Stories of Hope: With stage 4 cancer behind center, Baker football coach calls a blitz

Mike Grossner is pictured at Liston Stadium at Baker University, where he is head football coach. Among Grossner’s biggest cheerleaders during his fight against cancer were his youngest son, Ryker, and his team.

There’s a stigma attached to football coaches that says tough guys aren’t supposed to cry.

Baker University football coach Mike Grossner, who has completed his 12th season leading the Wildcats, knows that unwritten rule well, but was not about to sweat it when he was diagnosed with stage 4 head and neck cancer in August 2014.

A few weeks after discovering a lump on his neck that he irritated every time he shaved — a nurse at Baker dubbed his lump “The Thing” — the BU football coach shared with his team the hell he was about to embark upon.

“It was pretty emotional,” recalls Grossner, 50, of the preseason meeting. “I just told them, ‘Here’s what’s going on, I’m not planning on missing any time and this is the last we’re going to talk about it.'”

Stories of Hope

This profile provided by the Lawrence Memorial Hospital Endowment Association is one in a series of 12 about area cancer heroes.

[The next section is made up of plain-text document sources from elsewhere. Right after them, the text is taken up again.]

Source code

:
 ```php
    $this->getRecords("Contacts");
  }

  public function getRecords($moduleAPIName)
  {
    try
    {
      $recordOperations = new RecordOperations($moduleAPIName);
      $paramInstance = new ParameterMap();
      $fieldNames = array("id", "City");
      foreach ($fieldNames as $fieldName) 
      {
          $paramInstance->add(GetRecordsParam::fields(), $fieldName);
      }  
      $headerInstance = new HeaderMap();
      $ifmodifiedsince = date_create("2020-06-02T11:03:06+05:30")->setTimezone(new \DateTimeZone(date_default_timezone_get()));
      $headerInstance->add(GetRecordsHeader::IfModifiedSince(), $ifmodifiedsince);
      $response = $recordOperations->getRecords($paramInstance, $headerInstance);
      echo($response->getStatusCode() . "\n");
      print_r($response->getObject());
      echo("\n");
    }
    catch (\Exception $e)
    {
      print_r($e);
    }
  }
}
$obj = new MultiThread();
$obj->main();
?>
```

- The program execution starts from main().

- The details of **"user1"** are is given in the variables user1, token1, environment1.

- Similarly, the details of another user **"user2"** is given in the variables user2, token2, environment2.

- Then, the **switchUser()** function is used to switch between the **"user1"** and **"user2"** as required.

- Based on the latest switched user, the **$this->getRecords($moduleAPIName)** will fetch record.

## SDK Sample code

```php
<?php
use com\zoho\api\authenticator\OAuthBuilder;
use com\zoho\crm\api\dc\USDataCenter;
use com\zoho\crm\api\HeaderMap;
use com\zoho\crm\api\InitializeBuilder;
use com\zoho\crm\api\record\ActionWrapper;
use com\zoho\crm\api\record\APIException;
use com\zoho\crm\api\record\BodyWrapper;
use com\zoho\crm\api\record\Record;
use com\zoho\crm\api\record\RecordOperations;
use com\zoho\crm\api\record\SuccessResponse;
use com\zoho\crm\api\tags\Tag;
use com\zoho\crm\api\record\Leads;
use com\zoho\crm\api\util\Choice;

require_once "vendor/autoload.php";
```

These survivors’ stories and photographs hang in the hallway leading to the LMH Oncology Center, offering hope to patients being cared for at LMH Oncology and their families. For more in the series, visit WellCommons.com.

Coach Mike Grossner rallies his Baker University football team during this 2014 photograph taken at Arrowhead Stadium, home of the Kansas City Chiefs.

Just like that, another season of Baker football was underway.

Sure, this season was different. Not just because of the 13 starters lost to injury or the 7-0 start that fell short of being special because of those injuries — but because their coach was fighting for his life and his battle touched the program every day.

“If I didn’t have football and I actually had time to worry, I’m not sure what it would’ve been like,” Grossner says.

Game prep and game days were pretty normal. It was the time around them when things were different.

For eight weeks, Meatloaf Monday also was chemotherapy day for Grossner, who dined on meatloaf, mashed potatoes, veggies, Boston cream pie and chocolate shakes. It didn’t always taste as good as it sounded. The radiation and chemotherapy treatments zapped Grossner’s taste buds and turned even the richest flavors into bland helpings.

“Everything was salt water,” Grossner says of the nutrition plan that took him from 225 pounds to 178. “It was a heck of a diet, but I don’t wish it upon anybody.”

As he dealt with bigger problems than blitzing linebackers, Grossner found comfort in the game he loved. He never considered taking a break and said support from his team, colleagues and the Baldwin City community kept him going.

In all, Grossner missed just two days of football. Several Sundays — the day after Grossner said he always “let it go” — featured meetings where he used hand signals or assistant coaches to deliver his messages.

“I’ve got a great staff,” he says. “I wasn’t worried about this program taking a dip for one second.”

Grossner uttered similar sentiments about the staff at Lawrence Memorial Hospital.

“When you hear stage 4, you start thinking, ‘Where am I headed, am I out of town?'” Grossner remembers. “But I’m telling you, those people who took care of me are the best.”

While football served as Grossner’s greatest distraction, stress on the gridiron never entered the equation.

During treatment for squamous cell carcinoma, a common form of skin cancer, Mike Grossner ate a meatloaf dinner on chemo days at Lawrence Memorial Hospital.

Fighting cancer helped Grossner learn to fully appreciate the little things — the smell of the locker room, interactions with his players, the joy of victory, lessons learned in defeat. With or without him, he knew Baker football was in good hands.

During one 2014 game at Evangel University in Springfield, Mo., on a night when nothing seemed to go right, Grossner drew on his battle with cancer and encouraged his guys to dig a little deeper. It was his version of the old “win one for the Gipper” speech. And it paid off.

“Later that season, some of the kids came up to me and said, ‘Hey, we did think about you out there on the field,'” Grossner recalls. “That was incredible. You just don’t know if what you say has that much of an impact.”

Today, more than a year after his diagnosis and surgery, Grossner is better than ever. With his wife, Karen, and children, Emma, 19, Jake, 14, and Ryker, 10, hugging him every step of the way, Grossner’s taste buds are starting to come back, he’s a fit, strong and healthy 202 pounds, and his Wildcats ended their 2015 11-2 season with a loss to the Southern Oregon Raiders.

Asked how much longer he wanted to coach, Grossner says simply: “Oh, forever.”

“Football trains you in the area of mental toughness,” he adds. “And I really had to hone in on that to get through this. There was a reason I got cancer. It opened my eyes. I think we’re put on the Earth to serve, and I’ve still got some people to influence.”